Olaylar Ve Görüşler

Neoliberal düşünce ve ABD - Emin Adnan

21 Mayıs 2024 Salı

1980 askeri darbesi Türkiye’de yeni bir toplumsal ve siyasal yapının kurulmasını amaçlıyordu. Birçok yazarın belgelere dayalı olarak yazdıkları gibi arkasında ABD’nin gizli örgütleri vardı.

ABD sunduğu fonlarla Türkiye’de sözde “liberalleşme” hareketini destekliyordu. “Yetmez ama evet” hareketinin köklerinin bu temel politikaya dayandığı çeşitli yayınlarda belirtilmiştir. Bu politikaya karşı olarak yazılan yazılar ABD basın ve akademik dünyasında yer bulmuyordu. Ancak 31 Mart seçimlerinden sonra ABD basın dünyasında yavaş da olsa bir değişimden söz edilebilir.

Nitekim akademisyen-yazar Seda Ünsar’ın Türkiye’de Cumhuriyet Devrimi’nin anlamı, karşıdevrim süreci ve bu sürecin geldiği son nokta olarak 31 Mart seçimlerini değerlendirdiği “On the Fractured Ethos of Thrasymachus and the Rise of Turkey’s Democratic Spirit” (“Thrasymakus’un Kırılan Ahlakı ve Türkiye’nin Yükselen Demokratik Ruhu Üzerine”) başlıklı makalesi Washington’da etkin bir okunurluğu olan International Policy Digest’te 15 Mayıs 2024 tarihinde yayımlandı.

Seda Ünsar, 24 Mart 2024 tarihli Cumhuriyet gazetesinde “Oryantalist Deli Gömleğinin Yırtılışı” başlıklı yazısında şöyle demişti: “Amerika’daki doktora yıllarımda katıldığım bazı konferanslarda, Türkiye’den gelen akademisyenler, Amerikan düşünce kuruluşlarından fon alarak yaptıkları çalışmalarda, AKP’nin Türkiye’yi liberalleştirme/ demokratikleştirme adımları dedikleri oryantalist deli gömleğini Türkiye’ye giydirirken, bu gömleğin tarihdışılığını anlatan eleştirel bir yaklaşım sunmaya çalıştığımda saldırı altında kalmıştım. Bütün öngörüleri yanlış çıktığı ve argümanları bilimsel olarak da yanlış olduğu halde, bugün hâlâ dünya basınına demeç verebilen aynı akademisyenler seçim sonuçlarını kutluyor”.

"İLERİ DEMOKRASİ" SÖYLEMİ

Yazar, söz konusu “gömleğin giydirildiği” dönemin, Amerikan akademisinde, AKP’ye Türkiye’yi “ileri demokrasi”ye taşıyacak güç olarak bakan yayınlara ağırlık verilen dönem olduğunu da belirterek ekliyor: “Bu dönemde ‘ileri demokrasi’ söylemine, emperyalist-oryantalist Batı paradigmasının kullandığı kimlik siyaseti söylemini eleştirerek karşı çıkan yayınlar, oryantalizmin görmezden gelerek yok sayma taktiğinin sert duvarına çarpıyordu”.

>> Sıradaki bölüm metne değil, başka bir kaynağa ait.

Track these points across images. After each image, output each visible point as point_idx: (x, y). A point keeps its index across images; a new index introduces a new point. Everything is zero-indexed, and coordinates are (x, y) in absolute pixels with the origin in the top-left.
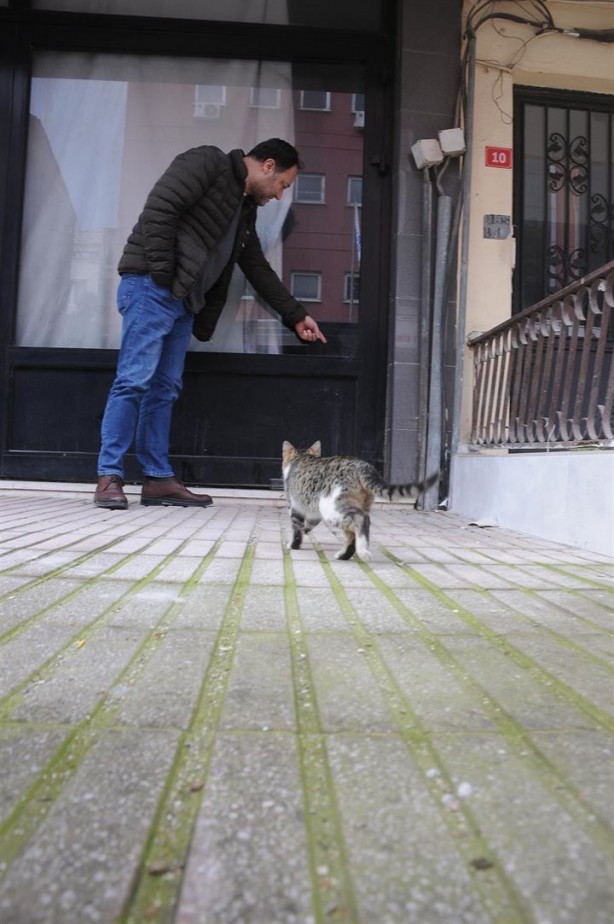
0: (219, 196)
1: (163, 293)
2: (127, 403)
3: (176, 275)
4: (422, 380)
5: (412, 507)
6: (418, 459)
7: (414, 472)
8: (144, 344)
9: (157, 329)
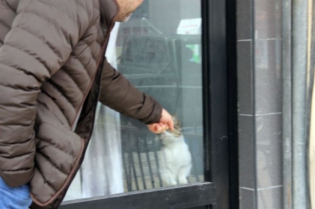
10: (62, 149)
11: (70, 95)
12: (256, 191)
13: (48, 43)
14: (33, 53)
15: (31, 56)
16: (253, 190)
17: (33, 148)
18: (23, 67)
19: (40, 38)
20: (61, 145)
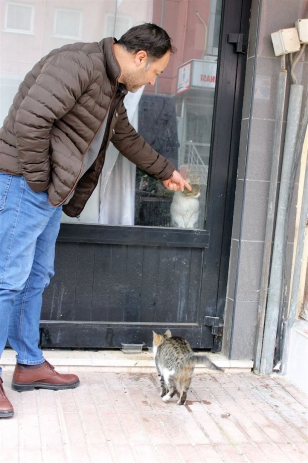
0: (91, 103)
1: (41, 198)
2: (5, 304)
3: (51, 181)
4: (265, 258)
5: (250, 370)
6: (257, 327)
7: (252, 338)
8: (22, 248)
9: (33, 231)
10: (65, 170)
11: (80, 132)
12: (240, 241)
13: (54, 95)
14: (42, 102)
15: (41, 104)
16: (238, 240)
17: (46, 168)
18: (34, 112)
19: (49, 91)
20: (65, 167)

İnkılâp Kitabevi’nden çıkan “Düşüş: Siyaset ve felsefe odasında aşk hikâyeleri” adlı romanda, yazar, iki çocukluk arkadaşının İstanbul’dan Los Angeles ve San Fransisko’ya uzanan, özgürlük, erdem ve bilgi ile gerçeğin peşine düşme, sıradanlık, hayal kırıklığı, aşk, ölüm ve kayıp zaman gibi metaforlarla örülü hikâyelerinde, bir yandan da bu akademik ve entelektüel yapıyla çarpışmalarını tüm heyecanıyla anlatıyor.

“Oysa ki hakikatle zaman arasında gözle görülmeyen bir bağ vardır. Siz bu bağın izini sürerseniz, emperyalizmin hikâyesini de değiştirebilirsiniz, Tıpkı yüz sene önce bu bağın izini sürerek ölümsüzleşen Mustafa Kemal’in yaptığı gibi” diyor yazar.